E-Business Start-Ups: Separating The Men From The Boys

The new-age start-ups that defined the e-business revolution are maturing

VARBusiness logo By Heidi Kriz

11:01 AM EST Mon. Nov. 13, 2000
From the November 13, 2000 issue of VARBusiness
In the rarefied, exclusive world of Internet-based business, scores of legends abound about the wild success of prominent start-ups.

Like the tale of Jerry Yang and David Filo, who, between engineering classes at Stanford, diddled with the computer database that became Yahoo! Or the stories about the entrepreneurial zeal of Steve Jobs and Bill Gates, who, through hard times, rejection and years of anonymity, built our country's biggest computer and software companies.

We've all heard the tales. They are as much a part of the story of the new economy as the founding fathers are of the story of our nation's beginnings. But then comes the mundane,yet essential,building and growth phase. And with it, the people brought in especially to handle that task. In the case of a young United States, it took Congress and other political leaders to help men, such as Washington and Jefferson, implement their visions. In the case of a successful start-up, it's the MBAs, those industry veterans roped in at a certain stage of a company's life to help its transition from upstart to an efficient, established Wall Street player.

Many analysts liken that leap to the pivotal moment when an airplane attempts to break the sound barrier. Is the craft sound enough to survive the shuddering stress of the jump? Is the crew up to the task? If not, the craft will shatter under the pressure. In business, that pressure can sometimes come from the clash of two cultures,the start-up culture vs. the traditional business culture (see "Five Tips To Help Start-Ups Become Grown-Ups).

Some companies have made that sound-barrier leap, from penniless start-up to multimillion dollar business. Learn what worked for them and what didn't,and why.

Baby's All Grown Up

For some, the start-up is the thing. The only thing.

Ross Gerber, software designer and co-founder of e-business application company Vignette, is a celebrity in the world of computers and software. The industry recognized his contributions with the 1999 Ernst & Young Entrepreneur of the Year Award. His background is impeccable, the stuff of start-up legends. When he and partner Neil Webber founded Vignette in 1995, it was with the same entrepreneurial verve that he had approached everything else.

After its phenomenal initial public offering in 1999, Vignette made that successful leap through the sound barrier, and, at the same time, Gerber began to lose interest in the game. Eventually, he left to work at another start-up.

It may seem shocking that he was able to walk away from the captaining of Vignette: It was his baby, after all. But what happened to Gerber happens to many entrepreneurs.

"Going corporate is not really always a part of the entrepreneurial personality. They get bored with the mundane details," says Greg Vogel, an Internet analyst with Bank of America Securities.

"They like to build things; that's what they are good at," Vogel adds. "When the 'thing' or the company has been built, sometimes they just walk away."

So, is that the end of a company when its founding father walks away? Not for Vignette, which went on to successfully grow and adapt to its newfound status as an established business, with high revenue and a fat employee roster.

"The growth was really fast, and we had to make some significant cultural changes in order to manage it," says Vignette's senior vice president of products Bill Daniel. "We grew from 100 people to more than 2,000 employees in less than two years, and that takes adapting to."

### RECORDS SUPPLIED:
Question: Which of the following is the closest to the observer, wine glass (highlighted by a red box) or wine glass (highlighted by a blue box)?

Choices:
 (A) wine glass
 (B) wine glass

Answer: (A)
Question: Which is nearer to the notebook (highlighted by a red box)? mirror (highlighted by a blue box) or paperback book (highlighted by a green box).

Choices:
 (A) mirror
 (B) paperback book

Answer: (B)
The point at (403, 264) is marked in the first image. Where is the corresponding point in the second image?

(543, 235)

### WHAT YOU WILL DO:
• 1. Rewrite the entries as a numbered list, starting at the line containing "Answer: (A)" and running through the last line of the entries, with blank lines omitted.
• 2. Extend the article on maturing e-business start-ups from the point where it ends.

### WRITTEN ANSWERS:
• 1.
1. Answer: (A)
2. Question: Which is nearer to the notebook (highlighted by a red box)? mirror (highlighted by a blue box) or paperback book (highlighted by a green box).
3. Choices:
4.  (A) mirror
5.  (B) paperback book
6. Answer: (B)
7. The point at (403, 264) is marked in the first image. Where is the corresponding point in the second image?
8. (543, 235)

• 2.
And adapt they did. First, they brought in a new CEO with a more traditional background,a move that Vogel says is commonplace. The new man was Greg Peters, who had had 16 years of industry experience and was former CEO of software company Logic Works.

Then the folks at Vignette sat down and figured out what company values they wanted to retain from their early days, and what they wanted to add.

"We realized that an important part of our early days was 'customer-centricity',paying attention to the customer, making him the focal point of our attention. We didn't want to lose that as a big business," Daniel says.

Vignette is thriving. What could have been a disaster with the departure of Gerber, was turned into a triumph.

Other companies have not fared as well. Minicomputer pioneer Digital Equipment was a major player since the beginning of the boom time in the new economy. But Digital's founder, Ken Olsen, an indisputable visionary in certain ways, violated a cardinal rule in the industry,he stayed on too long.

"Ken Olsen was brilliant in many ways. But he wasn't able to move on to the next wave," says Peter Kampas, a former adjunct professor in the Cornell University Graduate School of Business and former employee of Digital Equipment who got out before the company was bought by Compaq.

Kampas, who is now an analyst with Framingham, Mass.-based Hurwitz Group, says there is a dynamic tension that exists in every company, and the two axes of that tension are creativity and control.

A start-up is all about creativity, Kampas says,the creation of a company and a product, the incubation and birth of ideas. But when a company hits a certain stage in its lifespan, often right before or after it goes public, that's when control has to kick in. And that's the stage when many MBAs and traditional industry types come on board.

"At that stage, the company begins to emphasize process," Kampas says.

But one of the pitfalls for a company at that point is that it may become addicted to process and to controlling that process.

"A lot of dot-com companies don't survive for that reason," Kampas says.

The key to survival is to try to have a healthy balance between both. "It's like a good marriage," he says. "You don't want one personality or individual to dominate the other."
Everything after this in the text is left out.